Recognizing that monitoring fruit and vegetables for microscopic pesticides and harmful bacteria can take days of sending small batches off to laboratories for testing and analysis, a team of researchers in Europe is developing a new detector that can spot minute traces of these poisonous elements with photonics. This new ultrasensitive detector harnesses light particles to spot the tiniest traces of pesticide or bacteria in minutes, which is 50–100X faster than existing technologies.
Currently being developed by the GRACED project consortium, the photonic detector will allow workers to check for pesticides or bacteria by monitoring dozens more samples of fruits and vegetables than are currently performed. Called a plasmo-photonic bimodal multiplexing sensor, the system can spot bacteria or pesticides label-free, without having to use chemicals or dyes as a marker—and in less than 30 minutes.
Typically, safety checks on fruit and vegetables are made in random batches then sent to a laboratory, a process that can take 2–3 days to get a result. Due to time and costs, these checks cannot be performed in critical parts of the value chain, such as supermarkets and restaurants.
To produce an unequivocal bacteria or pesticide detection, the plasmo-photonic bimodal multiplexing sensor system works by looking at the ‘binding’ of the contaminant to the sensor surface, producing a new unique signal when a harmful constituent is present. Since the receptors on the sensor surface are specifically ‘tuned’ to a particular bacteria or chemical, only the analytes of interest are captured along the sensor.

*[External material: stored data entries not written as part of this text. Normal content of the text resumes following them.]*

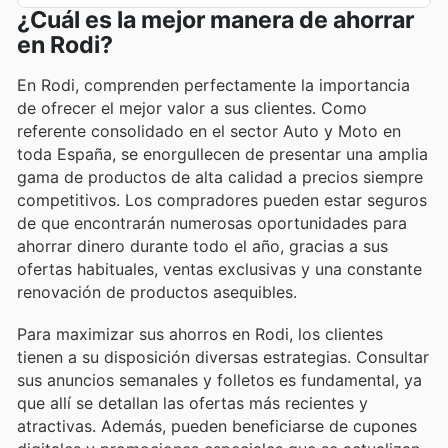
¿Cuál es la mejor manera de ahorrar
en Rodi?
En Rodi, comprenden perfectamente la importancia
de ofrecer el mejor valor a sus clientes. Como
referente consolidado en el sector Auto y Moto en
toda España, se enorgullecen de presentar una amplia
gama de productos de alta calidad a precios siempre
competitivos. Los compradores pueden estar seguros
de que encontrarán numerosas oportunidades para
ahorrar dinero durante todo el año, gracias a sus
ofertas habituales, ventas exclusivas y una constante
renovación de productos asequibles.
Para maximizar sus ahorros en Rodi, los clientes
tienen a su disposición diversas estrategias. Consultar
sus anuncios semanales y folletos es fundamental, ya
que allí se detallan las ofertas más recientes y
atractivas. Además, pueden beneficiarse de cupones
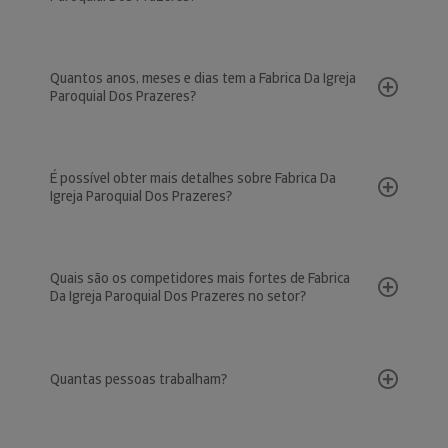
Quantos anos, meses e dias tem a Fabrica Da Igreja
Paroquial Dos Prazeres?
É possível obter mais detalhes sobre Fabrica Da
Igreja Paroquial Dos Prazeres?
Quais são os competidores mais fortes de Fabrica
Da Igreja Paroquial Dos Prazeres no setor?
Quantas pessoas trabalham?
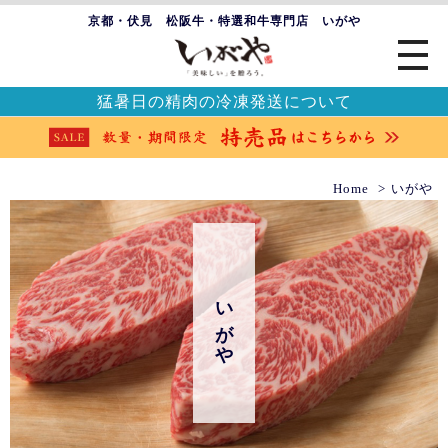
京都・伏見 松阪牛・特選和牛専門店 いがや
猛暑日の精肉の冷凍発送について
Home
いがや
いがや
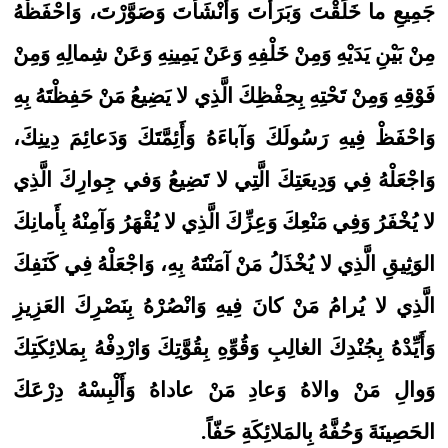
جَمِيعِ ما خَلَقْتَ وَبَرَأْتَ وَأَنْشَأْتَ وَصَوَّرْتَ، وَاحْفَظْهُ
مِنْ بَيْنِ يَدَيْهِ وَمِنْ خَلْفِهِ وَعَنْ يَمِينِهِ وَعَنْ شِمالِهِ وَمِنْ
فَوْقِهِ وَمِنْ تَحْتِهِ بِحِفْظِكَ الَّذِي لا يَضِيعُ مَنْ حَفِظْتَهُ بِهِ
وَاحْفَظْ فِيهِ رَسُولَكَ وَآباءَهُ وَأَئِمَّتَكَ وَدَعائِمَ دِينِكَ،
وَاجْعَلْهُ فِي وَدِيعَتِكَ الَّتِي لا تَضِيعُ وَفي جِوارِكَ الَّذِي
لا يُخْفَرُ وَفِي مَنْعِكَ وَعِزِّكَ الَّذِي لا يُقْهَرُ وَآمِنْهُ بِأَمانِكَ
الوَثِيقِ الَّذِي لا يُخْذَلُ مَنْ آمَنْتَهُ بِهِ، وَاجْعَلْهُ فِي كَنَفِكَ
الَّذِي لا يُرامُ مَنْ كانَ فِيهِ وَانْصُرْهُ بِنَصْرِكَ العَزِيزِ
وَأَيِّدْهُ بِجُنْدِكَ الغالِبِ وَقُوِّهِ بِقُوَّتِكَ وَارْدِفْهُ بِمَلائِكَتِكَ
وَوالِ مَنْ والاهُ وَعادِ مَنْ عاداهُ وَأَلْبِسْهُ دِرْعَكَ
الحَصِينَةَ وَحُفَّهُ بِالمَلائِكَةِ حَفّاً.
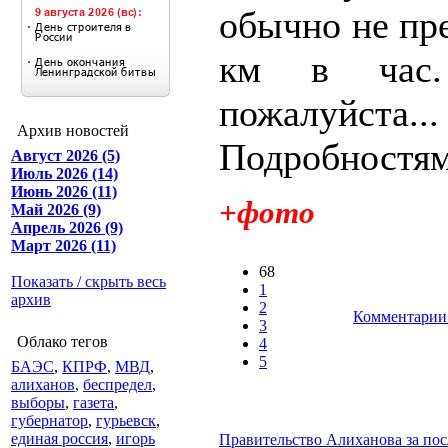
обычно не пр
км в час
пожалуйста...
Архив новостей
Подробностям
Август 2026 (5)
Июль 2026 (14)
Июнь 2026 (11)
+фото
Май 2026 (9)
Апрель 2026 (9)
Март 2026 (11)
68
Показать / скрыть весь
1
архив
2
Комментарии 
3
Облако тегов
4
5
БАЭС
,
КПРФ
,
МВД
,
алиханов
,
беспредел
,
выборы
,
газета
,
губернатор
,
гурьевск
,
единая россия
,
игорь
Правительство Алиханова за пос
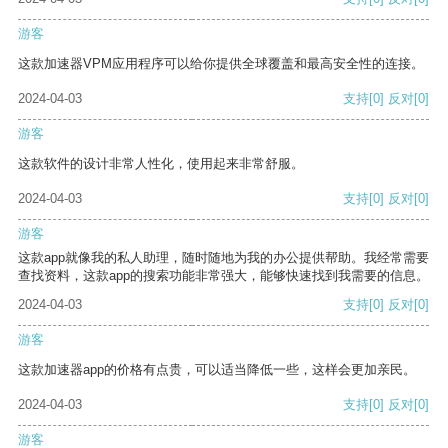
游客
这款加速器VPM应用程序可以给你提供全球覆盖和最高安全性的连接。
2024-04-03
支持
[0]
反对
[0]
游客
这款软件的设计非常人性化，使用起来非常舒服。
2024-04-03
支持
[0]
反对
[0]
游客
这款app就像我的私人助理，随时随地为我的办公提供帮助。我经常需要
查找资料，这款app的搜索功能非常强大，能够快速找到我需要的信息。
2024-04-03
支持
[0]
反对
[0]
游客
这款加速器app的价格有点贵，可以适当降低一些，这样会更加亲民。
2024-04-03
支持
[0]
反对
[0]
游客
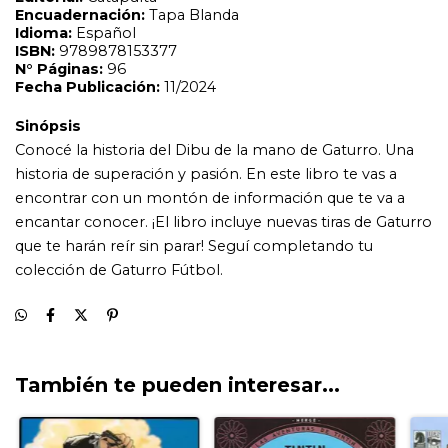
colección de Gaturro Fútbol.
También te pueden interesar...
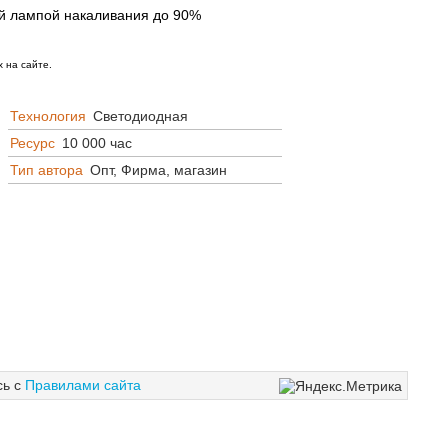
ой лампой накаливания до 90%
 на сайте.
Технология
Светодиодная
Ресурс
10 000 час
Тип автора
Опт, Фирма, магазин
сь с
Правилами сайта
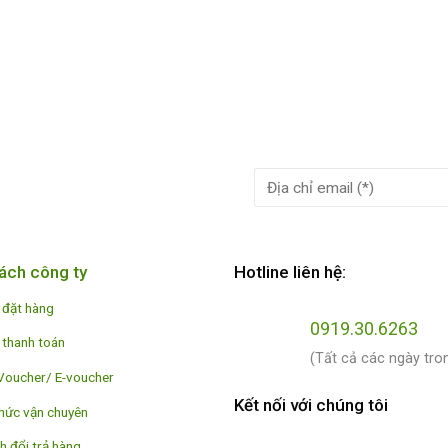
ách công ty
Hotline liên hệ:
 đặt hàng
0919.30.6263
 thanh toán
(Tất cả các ngày tro
Voucher/ E-voucher
Kết nối với chúng tôi
hức vận chuyên
h đổi trả hàng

Light traveling in the sensor generates a fully exposed evanescent field over the sensor surface—here, receptors can recognize the contaminants when a sample passes through. This recognition event changes the speed of the laser light and therefore the interference pattern at the output. This change can be measured and determined precisely against a set of existing values, and could give an instant diagnosis for a contaminant expected at the picomolar-to-attomolar range without any need for amplification.

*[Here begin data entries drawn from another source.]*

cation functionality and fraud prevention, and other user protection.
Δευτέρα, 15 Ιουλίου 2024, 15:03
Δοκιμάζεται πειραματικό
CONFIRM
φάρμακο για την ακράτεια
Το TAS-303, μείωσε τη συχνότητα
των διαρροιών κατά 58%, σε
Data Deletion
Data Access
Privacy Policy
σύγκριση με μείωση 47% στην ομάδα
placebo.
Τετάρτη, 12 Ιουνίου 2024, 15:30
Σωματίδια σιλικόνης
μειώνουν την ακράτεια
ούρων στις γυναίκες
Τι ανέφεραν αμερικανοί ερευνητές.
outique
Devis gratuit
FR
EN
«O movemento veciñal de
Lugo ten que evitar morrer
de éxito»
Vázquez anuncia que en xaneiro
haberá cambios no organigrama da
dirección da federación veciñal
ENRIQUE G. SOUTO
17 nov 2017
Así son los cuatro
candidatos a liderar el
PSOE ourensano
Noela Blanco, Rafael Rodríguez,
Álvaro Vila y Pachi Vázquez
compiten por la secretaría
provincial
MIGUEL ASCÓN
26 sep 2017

The GRACED team sees the applications as being extremely useful to several next-generation food production alternatives. “Vertical or urban farms are like a bit like a laboratory where everything is conducted in controlled rooms. Controlling the water quality is very important to the success of these types of farms, and if this process is automated, it is even better,” explains GRACED project coordinator Alessandro Giusti. “Some urban farms are using ‘gray water’—sink water used for irrigation—where the risk of contamination is possible. So, a solution like ours will be highly complementary to futuristic food production.”
Concluding in 2024, the GRACED project will conduct future trials in France, Italy, and Hungary, covering different types of production systems such as conventional open-air farming, novel urban farming, short agroecological value chain, and semiautomatic farming. The three-and-a-a-half-year project received a grant of €4,989,480 (over $5.7 million) from Horizon 2020 under the Research and Innovation action funding scheme.